Appendix 0.A Appendix

The datasets used in our experimenation have been obtained from the OpenSky Network444https://opensky-network.org/. We have chosen ADS-B messages broadcasted by aircrafts of 30 different airlines and describe flights between 30 European airports:

  • Airlines (ICAO code): AEA, AEE, AFR, AUA, AZA, BAW, BEE, BEL, BER, DLH, EIN, EWG, EZS, EZY, FDX, FIN, GWI, IBE, IBK, IBS, KLM, LOT, NAX, NLY, RYR, SAS, SHT, SWR, TAP, and VLG.

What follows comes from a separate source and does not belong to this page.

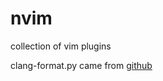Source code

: # nvim
collection  of vim plugins 

clang-format.py came from [github](https://github.com/llvm/llvm-project/blob/main/clang/tools/clang-format/clang-format.py)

  • Airports (ICAO code): EBBR, EDDF, EDDK, EDDL, EDDM, EDDT, EFHK, EGCC, EGKK, EGLL, EGPH, EGSS, EHAM, EIDW, EKCH, ENGM, EPWA, ESSA, LEBL, LEMD, LEPA, LFPG, LFPO, LGAV, LIMC, LIRF, LOWW, LPPT, LSGG, and LSZH.

ADS-B messages were captured from 2017-01-02 to 2017-01-31, and sampled as follows:

  • 1day : 2017-01-02.

  • 1week: 2017-01-02 -- 2017-01-08.

  • 2weeks: 2017-01-02 -- 2017-01-15.

  • 1month: 2017-01-02 -- 2017-01-31.